Koreans in Japan: Critical Voices from the Margin
- Editor: Sonia Ryang
- Genre: Non-fiction
- Publisher: Routledge
- Publication date: 2000

= Koreans in Japan: Critical Voices from the Margin =

2000 non-fiction book by Sonia Ryang

Koreans in Japan: Critical Voices from the Margin is a 2000 book edited by Sonia Ryang and published by Routledge. It discusses Zainichi Koreans in Japan.

==Background==
Sonia Ryang, born a stateless Zainichi Korean, previously wrote North Koreans in Japan: Language, Ideology, and Identity. She resides in the United States as of 2001.

==Contents==

The book includes ten essays, each written by a different person. The authors include Japanese scholars and Americans of various ethnic backgrounds, including Japanese origins, Korean origins, and other origins. The former taught in Japan and received their professional training in Anglophone countries. The latter had experience living in Japan.

Chapters 1, 2, and 3 discuss how Zainichi Koreans are defined and how they were excluded from Japanese society.
- "The Politics of Legal Status" by Chikako Kashiwazaki
  - Explores why Koreans residing in Japan for generations do not have Japanese citizenship
- "The North Korean Homeland of Koreans in Japan" by Sonia Ryang
  - It discusses the treatment of Zainichi Koreans by both the North Korean and Japanese governments, including the condition of statelessness and how Zainichi, including some South Korea-origin Zainichi, were repatriated to North Korea. Yasunori Fukuoka (福岡 安則 Fukuoka Yasunori) of Saitama University wrote that "In her scornful disdain for the treatment meted out to these people by both governments, one senses the powerful indignation of a scholar who was herself brought up as a Chongryun Korean."
- "Political Correctness, Postcoloniality, and the Self-Representation of "Koreanness" in Japan" by Koichi Iwabuchi
  - It discusses how awareness of Zainichi Koreans increased after the release of the 1993 film Tsuki wa dotchi ni dete iru ("Where is the Moon?").

Chapters 4, 5, and 6 discuss works of literature. The works discussed are:
- Furuhausu - Yu Miri
- Ikaino Taryon - Chong Ch'u-wǒl
- Yuhi - Yi Jang-ji
The writers of these works are all Zainichi women.

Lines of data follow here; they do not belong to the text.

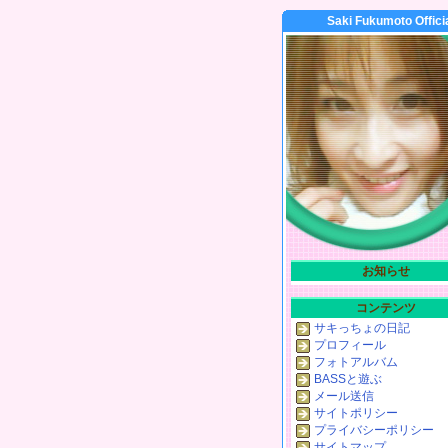
Saki Fukumoto Offici
お知らせ
コンテンツ
サキっちょの日記
プロフィール
フォトアルバム
BASSと遊ぶ
メール送信
サイトポリシー
プライバシーポリシー
サイトマップ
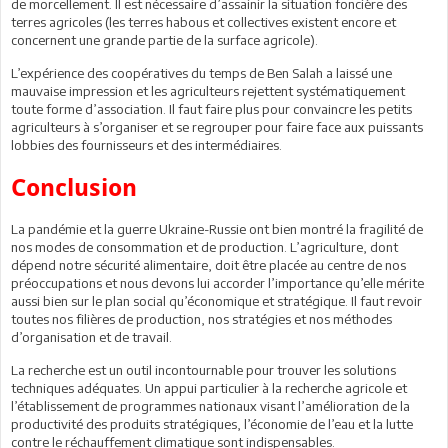
de morcellement. Il est nécessaire d’assainir la situation foncière des
terres agricoles (les terres habous et collectives existent encore et
concernent une grande partie de la surface agricole).
L’expérience des coopératives du temps de Ben Salah a laissé une
mauvaise impression et les agriculteurs rejettent systématiquement
toute forme d’association. Il faut faire plus pour convaincre les petits
agriculteurs à s’organiser et se regrouper pour faire face aux puissants
lobbies des fournisseurs et des intermédiaires.
Conclusion
La pandémie et la guerre Ukraine-Russie ont bien montré la fragilité de
nos modes de consommation et de production. L’agriculture, dont
dépend notre sécurité alimentaire, doit être placée au centre de nos
préoccupations et nous devons lui accorder l’importance qu’elle mérite
aussi bien sur le plan social qu’économique et stratégique. Il faut revoir
toutes nos filières de production, nos stratégies et nos méthodes
d’organisation et de travail.
La recherche est un outil incontournable pour trouver les solutions
techniques adéquates. Un appui particulier à la recherche agricole et
l’établissement de programmes nationaux visant l’amélioration de la
productivité des produits stratégiques, l’économie de l’eau et la lutte
contre le réchauffement climatique sont indispensables.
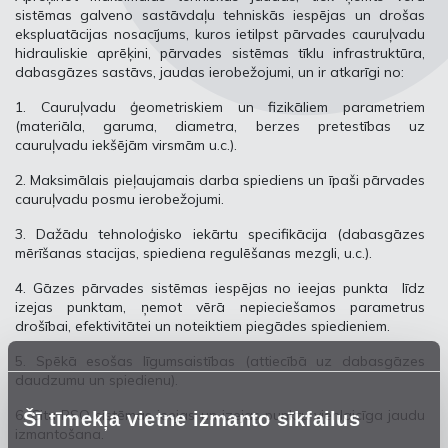
sistēmas galveno sastāvdaļu tehniskās iespējas un drošas
ekspluatācijas nosacījums, kuros ietilpst pārvades cauruļvadu
hidrauliskie aprēķini, pārvades sistēmas tīklu infrastruktūra,
dabasgāzes sastāvs, jaudas ierobežojumi, un ir atkarīgi no:
1. Cauruļvadu ģeometriskiem un fizikāliem parametriem
(materiāla, garuma, diametra, berzes pretestības uz
cauruļvadu iekšējām virsmām u.c.).
2. Maksimālais pieļaujamais darba spiediens un īpaši pārvades
cauruļvadu posmu ierobežojumi.
3. Dažādu tehnoloģisko iekārtu specifikācija (dabasgāzes
mērīšanas stacijas, spiediena regulēšanas mezgli, u.c.).
4. Gāzes pārvades sistēmas iespējas no ieejas punkta līdz
izejas punktam, ņemot vērā nepieciešamos parametrus
drošībai, efektivitātei un noteiktiem piegādes spiedieniem.
5. Spēkā esošas līgumsaistības (attiecībā uz dabasgāzes
daudzumu un spiedienu).
6. Citu PSO sistēmas ieejas un izejas punktu vienlaicīga jaudu
Šī tīmekļa vietne izmanto sīkfailus
izmantošana.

Chapters 7, 8, and 9 discuss the post-World War II education of Zainichi children
- "Kids between Nations: Ethnic Classes in the Construction of Korean Identities in Japanese Public Schools'" by Jeffry T. Hester
- "Korean Children, Textbooks, and Educational Practices in Japanese Primary Schools'." by Reiko Aoki - This essay examines Ningen, a publication edited by members of a Burakumin rights organization that is used by the human rights program of Osaka Prefecture, and a summer school in Hirakata, Osaka Prefecture that caters to Zainichi children. Yoshida argues that the former does not adequately cover Zainichi Korean issues since the editors are excessively focused on Burakumin, and that since the latter does not include ethnic Japanese children it is ineffective.

Hideki Harajiri of Shizuoka University wrote that the analyses use perspectives developed in English-language academia on Japanese materials instead of using perspectives from other language academia.

==Reception==

Kyeyoung Park of the University of California, Los Angeles wrote that it "is a well-written and much-needed volume on this
important topic" and that it "remains a provocative, engagingly written, and insightful book." Park argued that the book should have used "a clearer explanation of the continuing legal and socioeconomic constraints against Koreans", and included "a more balanced discussion in terms of both structure and agency", and given more attention to other marginalized groups such as religious, regional, and economic minorities. Park additionally argued that the chapters were not sufficiently related to one another.

Fukuoka stated that this book "never quite delivers" on establishing "a portrait of the entire Zainichi population", and that it was not as good as North Koreans in Japan.

Harajiri wrote, "I can only conclude that the book contributes to and reaffirms the imbalance of power relations between the English-language and non-English-language academic worlds."

Sarah Soh Chung-Hee of San Francisco State University wrote that the book "is a most welcome addition to the scant literature on the topic in English and makes significant contributions to the knowledge on the important issues of identity in the study of diasporic community."